3ª etapa → perda da vírgula:

(164) “É mentira, não vou não.” (Obra literária, 1899) (SEIXAS,

2013, p. 105).

Na primeira etapa, que vai da primeira metade do século XVIII até a primeira metade do século XIX, o segundo não era separado por ponto e vírgula, e tal pontuação indicava uma pausa longa em sua realização na fala. Na segunda etapa, que compreende a segunda metade do século XIX, o segundo não é separado por vírgula, o que indica uma menor duração da pausa. N terceira e última etapa da transição, que compreende o final do século XIX, o segundo não não é separado por nenhum tipo de pontuação, por isso teria se gramaticalizado e passado a integrar a sentença sem nenhum tipo de pausa.

2.5.1 Breve comentário sobre a hipótese da implementação da negação dupla na escrita

A hipótese da implementação da negação dupla na escrita, a princípio, preveria

um processo de mudança linguística, conforme pode ser visto na passagem a seguir: “a

hipótese apresentada pelo presente trabalho descreve o percurso da mudança linguística (da [NãoV] para a [NãoVNão]) em três etapas (...)” (SEIXAS, 2013, p. 119). A três etapas da mudança mencionadas levam em consideração tanto a complexidade sintática da sentença, quanto o uso da pontuação, que indicaria, em última análise, uma marcação

de pausa. É importante ressaltar que pausa é uma propriedade da diamesia falada, pois é uma característica acústica perceptível auditivamente. Desse modo, correlacionar pontuação, uma categoria da diamesia escrita, à pausa, uma categoria da diamesia da fala, é um critério de difícil comprovação.

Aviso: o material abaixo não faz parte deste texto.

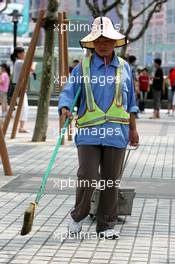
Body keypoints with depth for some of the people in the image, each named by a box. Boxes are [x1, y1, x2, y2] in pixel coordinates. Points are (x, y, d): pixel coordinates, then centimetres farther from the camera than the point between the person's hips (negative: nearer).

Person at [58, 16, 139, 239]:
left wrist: (133, 129, 15)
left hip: (116, 132, 2)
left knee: (111, 181, 5)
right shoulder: (83, 68, 3)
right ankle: (78, 215, 15)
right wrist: (65, 110, -25)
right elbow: (68, 93, -5)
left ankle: (106, 225, 15)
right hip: (89, 132, -2)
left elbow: (130, 102, 17)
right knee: (88, 177, -11)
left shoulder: (123, 67, 11)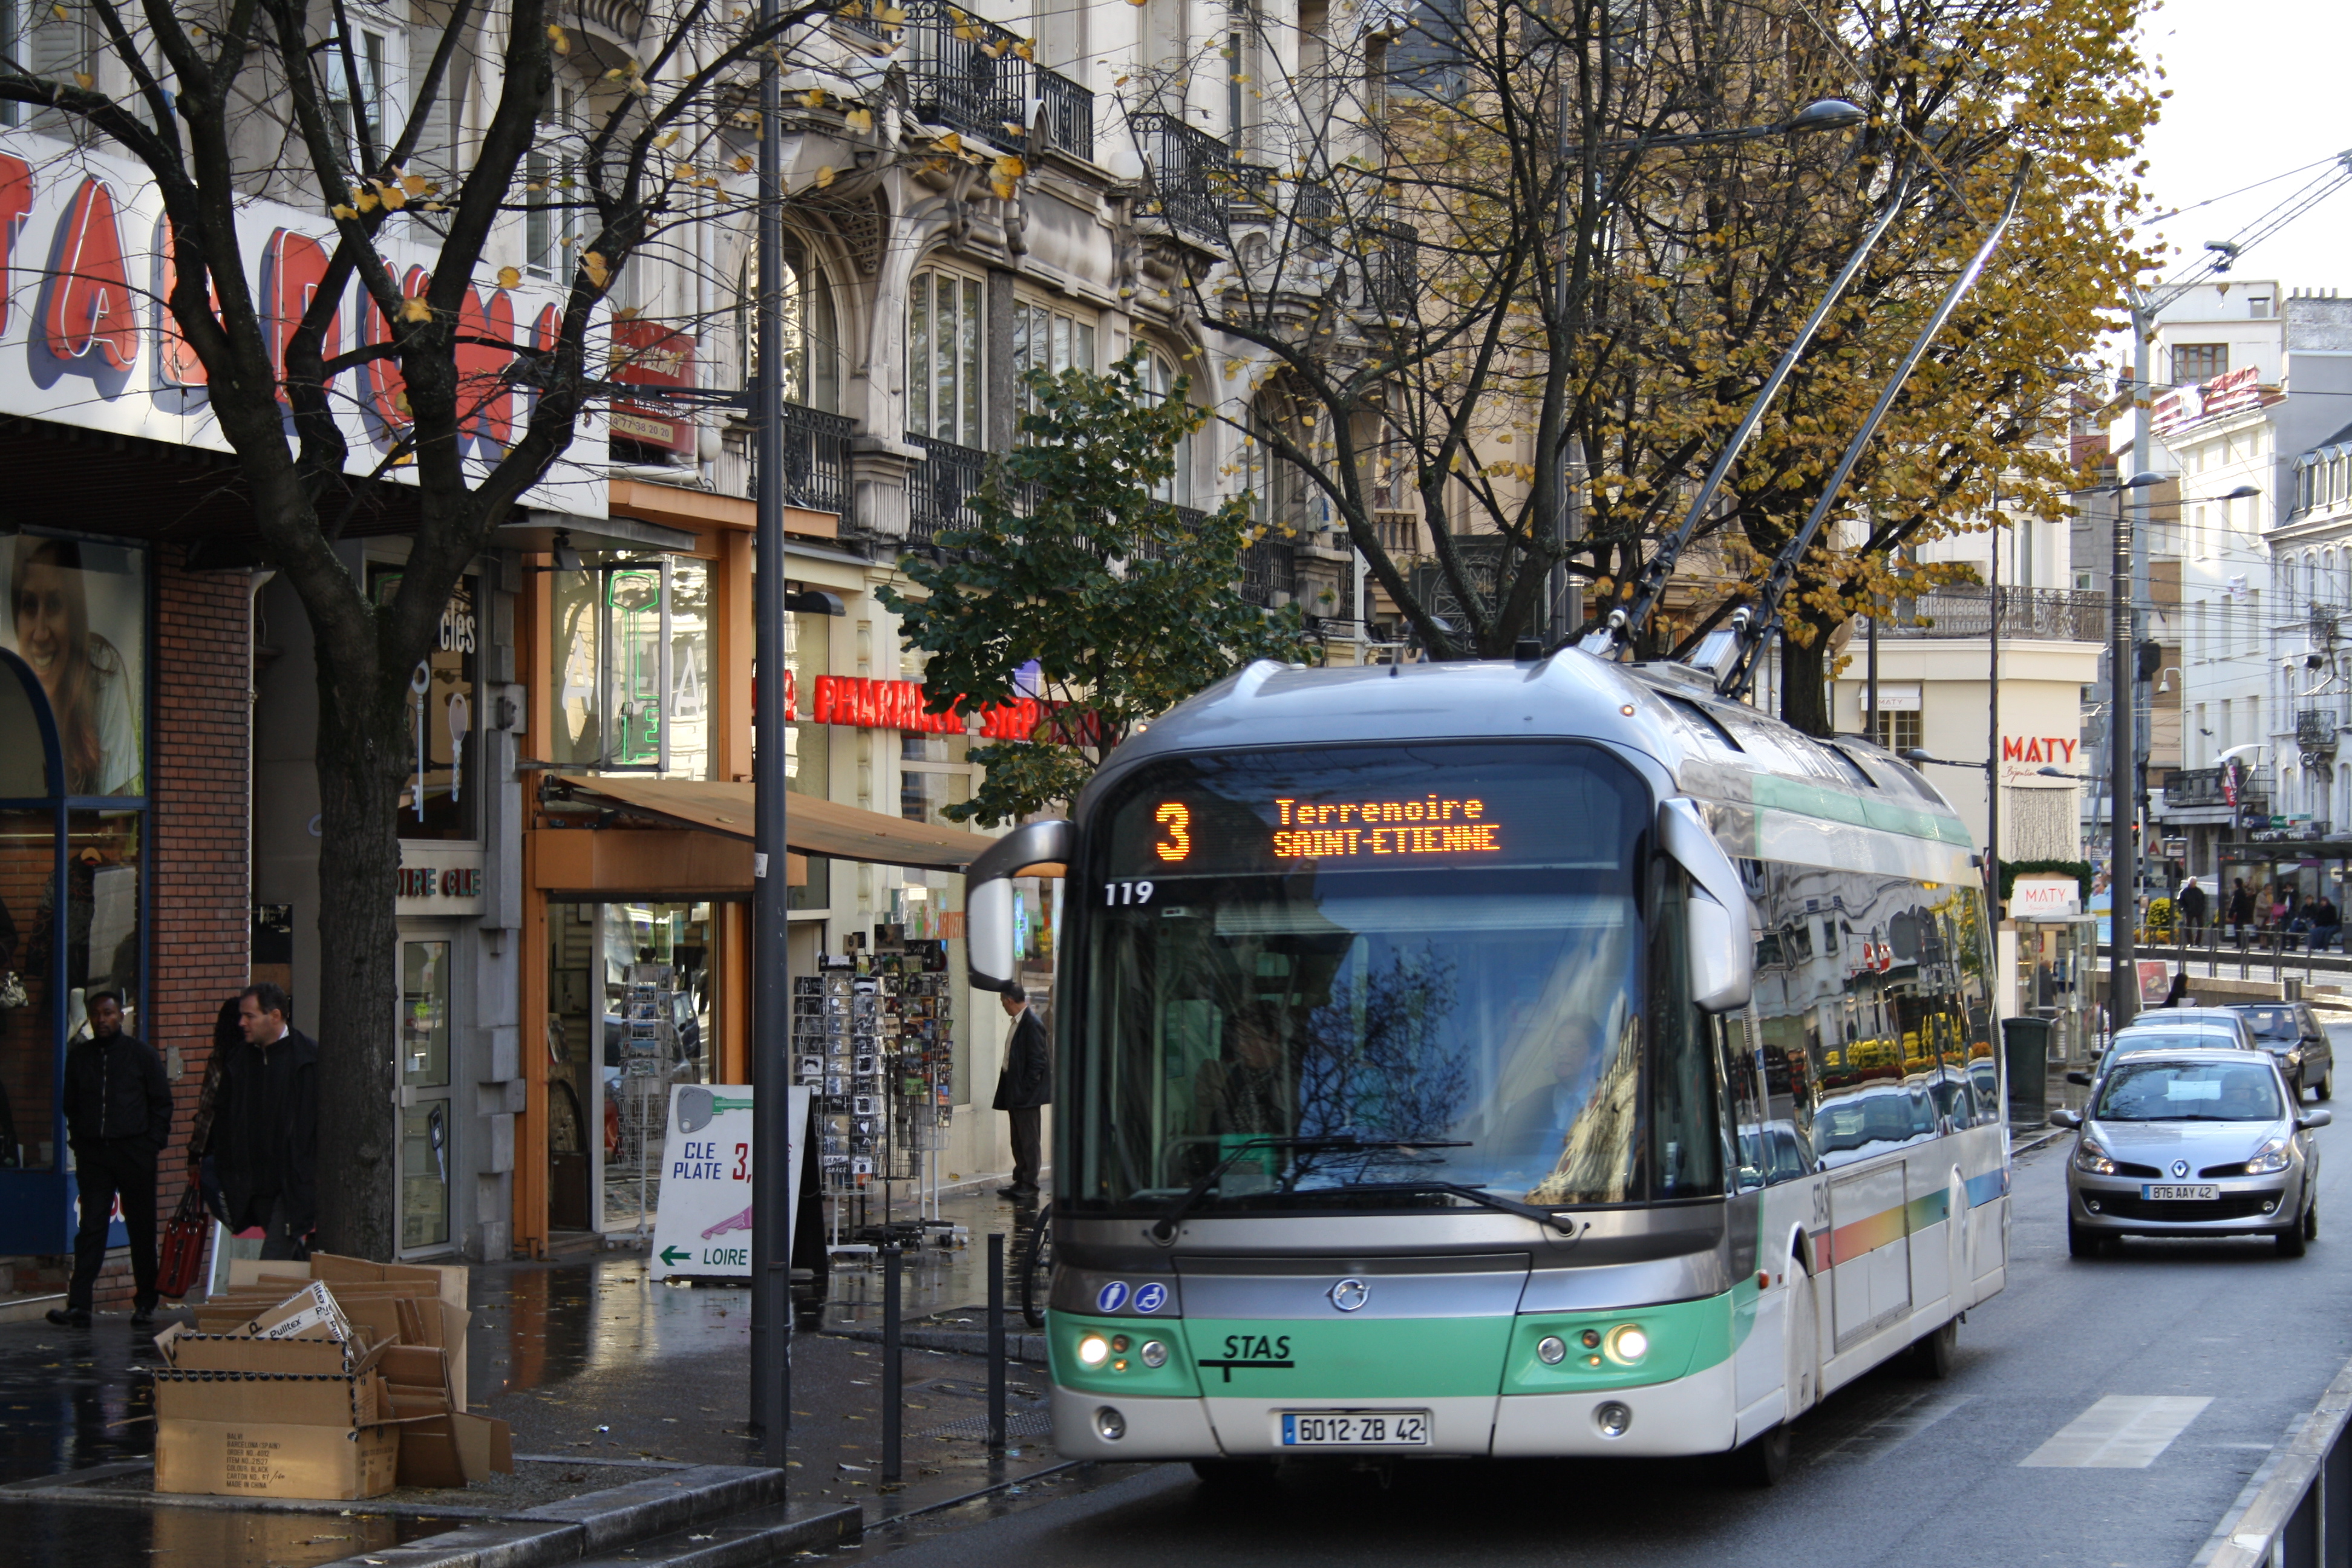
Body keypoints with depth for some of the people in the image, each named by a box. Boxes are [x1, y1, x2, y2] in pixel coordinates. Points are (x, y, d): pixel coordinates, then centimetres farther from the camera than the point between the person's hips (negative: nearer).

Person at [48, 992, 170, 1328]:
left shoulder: (142, 1054, 3)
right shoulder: (79, 1056, 10)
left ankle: (145, 1304, 13)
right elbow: (71, 1104, 17)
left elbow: (162, 1102, 5)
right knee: (91, 1228, -5)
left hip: (135, 1152, -2)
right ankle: (78, 1306, -11)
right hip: (92, 1154, 2)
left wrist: (154, 1144, -4)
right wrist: (78, 1139, 5)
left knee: (142, 1229, 4)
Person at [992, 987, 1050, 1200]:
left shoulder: (1032, 1024, -15)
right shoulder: (1018, 1023, 14)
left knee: (1030, 1140, -3)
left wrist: (1026, 1089, -19)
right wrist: (1008, 1092, 14)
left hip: (1027, 1094, -10)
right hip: (1015, 1094, 10)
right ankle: (1020, 1182, 18)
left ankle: (1030, 1184, 0)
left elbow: (1038, 1060, -18)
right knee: (1018, 1140, 13)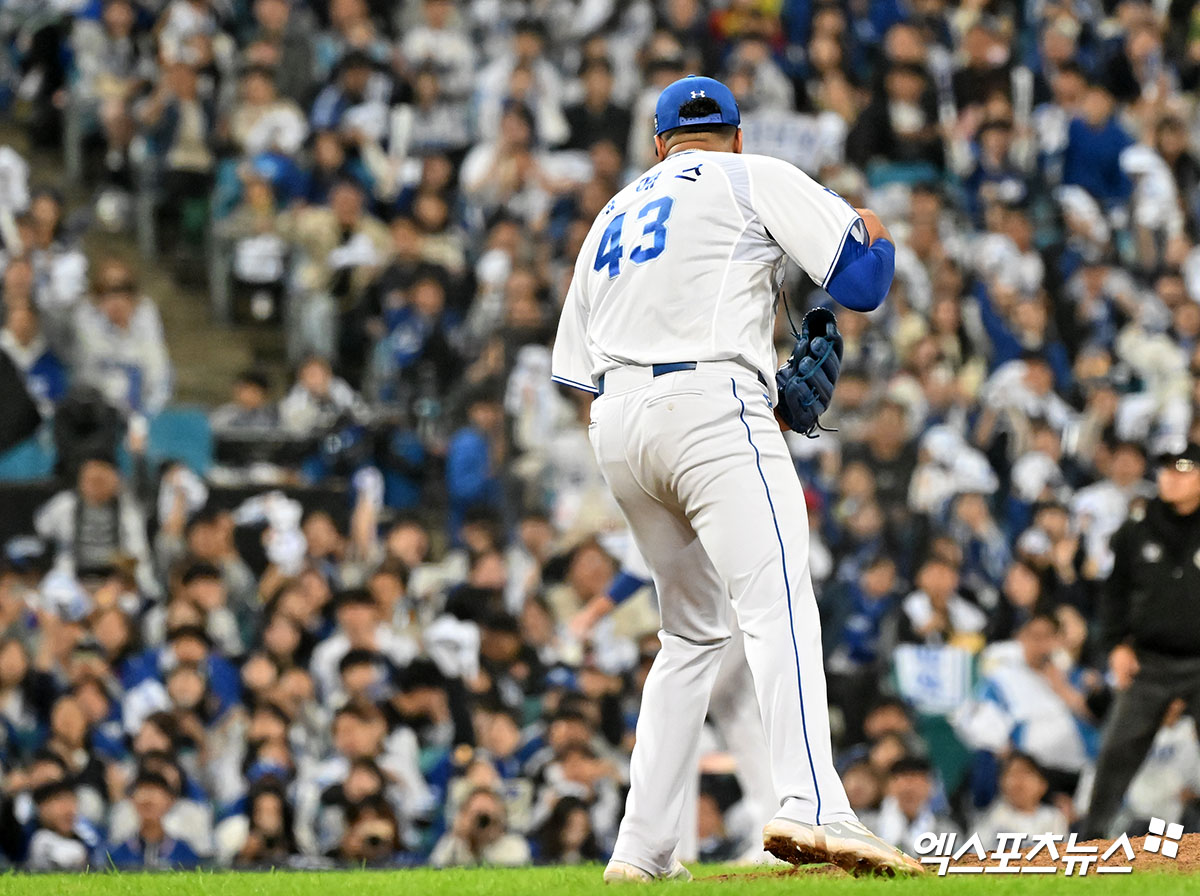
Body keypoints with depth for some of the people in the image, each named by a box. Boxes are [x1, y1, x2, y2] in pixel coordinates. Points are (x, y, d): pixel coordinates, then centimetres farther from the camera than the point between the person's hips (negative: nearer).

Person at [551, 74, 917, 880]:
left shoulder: (613, 216, 28)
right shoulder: (756, 179, 11)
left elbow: (580, 367, 24)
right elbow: (863, 278, 1)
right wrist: (874, 234, 26)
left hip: (616, 423, 6)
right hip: (712, 406, -6)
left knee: (693, 632, 18)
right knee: (779, 606, -19)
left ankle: (643, 848, 12)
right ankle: (812, 809, -40)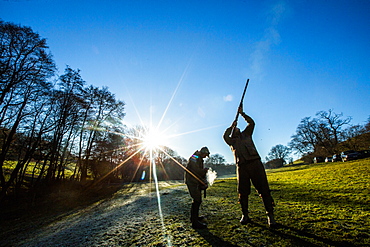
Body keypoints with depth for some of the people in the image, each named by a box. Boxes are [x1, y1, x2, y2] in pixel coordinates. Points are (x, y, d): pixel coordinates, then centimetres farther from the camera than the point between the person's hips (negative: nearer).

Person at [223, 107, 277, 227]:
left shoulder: (246, 134, 23)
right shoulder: (232, 141, 20)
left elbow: (251, 123, 14)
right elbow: (225, 136, 1)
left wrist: (242, 113, 13)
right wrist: (232, 126, 12)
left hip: (255, 162, 0)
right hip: (241, 166, 1)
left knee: (264, 189, -4)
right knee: (243, 192, 4)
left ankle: (270, 215, 4)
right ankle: (245, 215, 16)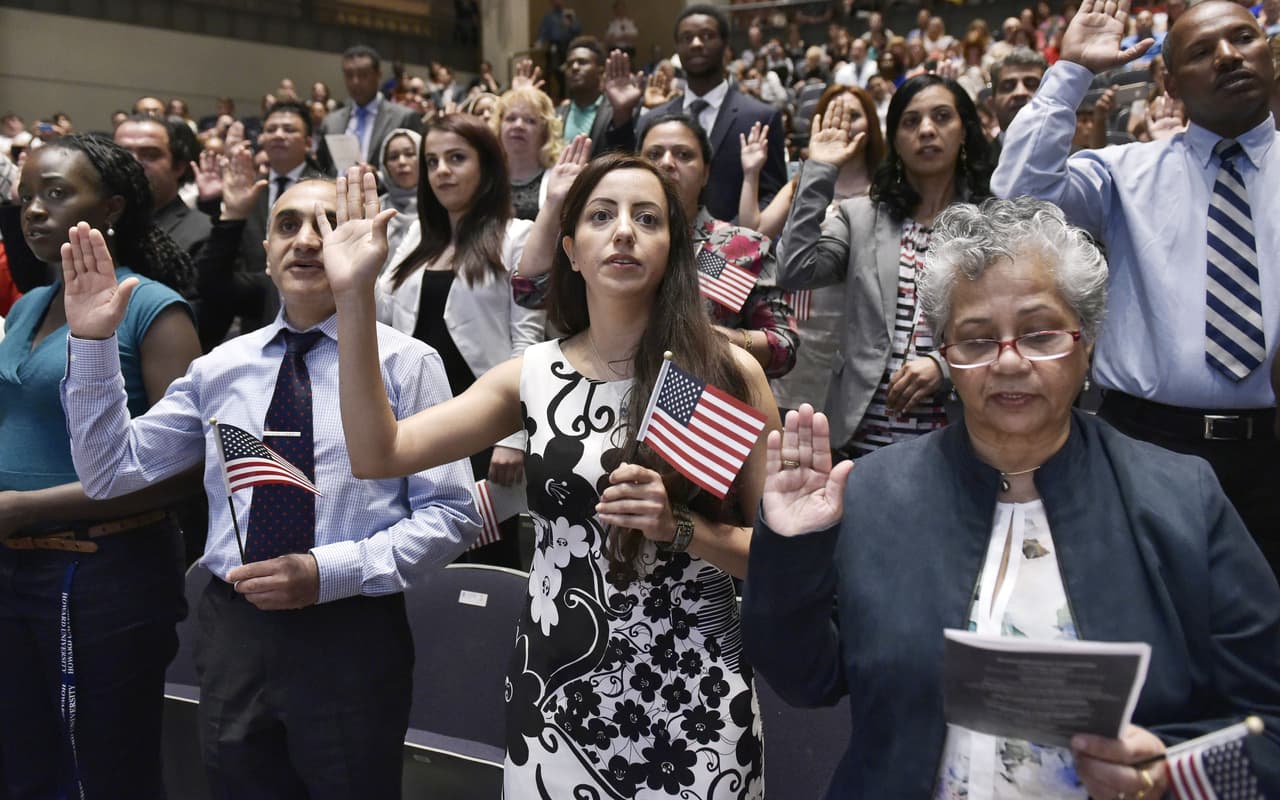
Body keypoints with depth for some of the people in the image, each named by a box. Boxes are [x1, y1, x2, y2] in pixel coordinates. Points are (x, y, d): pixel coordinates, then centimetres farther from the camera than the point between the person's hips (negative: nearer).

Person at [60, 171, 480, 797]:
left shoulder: (406, 364, -5)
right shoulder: (220, 368, 6)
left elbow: (451, 514, -7)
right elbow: (110, 471, 6)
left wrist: (328, 572, -18)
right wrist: (92, 342, -5)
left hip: (352, 636, -3)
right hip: (232, 631, 3)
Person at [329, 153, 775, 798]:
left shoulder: (729, 373, -6)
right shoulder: (532, 376, 0)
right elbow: (379, 454, -8)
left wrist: (679, 528, -19)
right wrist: (355, 296, -14)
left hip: (693, 695, -1)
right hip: (557, 689, 2)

Raso (2013)24 elenca as diferenças entre a fala e a escrita. De acordo com o

autor, estudar a fala com base na língua escrita “leva à não compreensão da modalidade falada” (RASO, 2013, p. 38). A pontuação, segundo Raso (2013), “não se trata de um recurso natural como a prosódia” (RASO, 2013, p. 23). Isso significa que não seria

possível correlacionar, a princípio, um parâmetro acústico, como a pausa, a um sinal gráfico, como a vírgula, ainda que a escrita de peças de teatros e as partes dialógicas de uma obra literária tentem reproduzir a fala, de certa forma (cf. NENCIONI, 1983). A escrita é baseada em princípios lógico-sintáticos, portanto a vírgula “marca uma

separação lógica entre sintagmas que não possuem regência direta” (RASO, 2013, p.

23).

As etapas de transição propostas compreenderiam períodos muito curtos de tempo para ocorrer uma mudança linguística no sistema. A separação do segundo operador por ponto e vírgula ocorreria no período que vai da primeira metade do século XVIII até a primeira metade do século XIX (o exemplo número 131 da autora data de 1841, cf. Seixas, 2013, p. 105), a separação por vírgula data da segunda metade do século XIX (o exemplo número 159 citado pela autora data de 1892, cf. Seixas, 2013, p. 105), já em 1899, ou seja, no final do século XIX, o segundo operador de negação já não apresenta mais a vírgula (exemplo 164 da autora, cf. Seixas, 2013, p.105). Poderia não ser o caso de uma mudança linguística, no sentido de os sinais de pontuação corresponderem à presença ou à ausência de pausa na fala, mas apenas de uma mudança ortográfica para representar o fenômeno da negação dupla que já fazia parte do sistema de negação verbal do PB.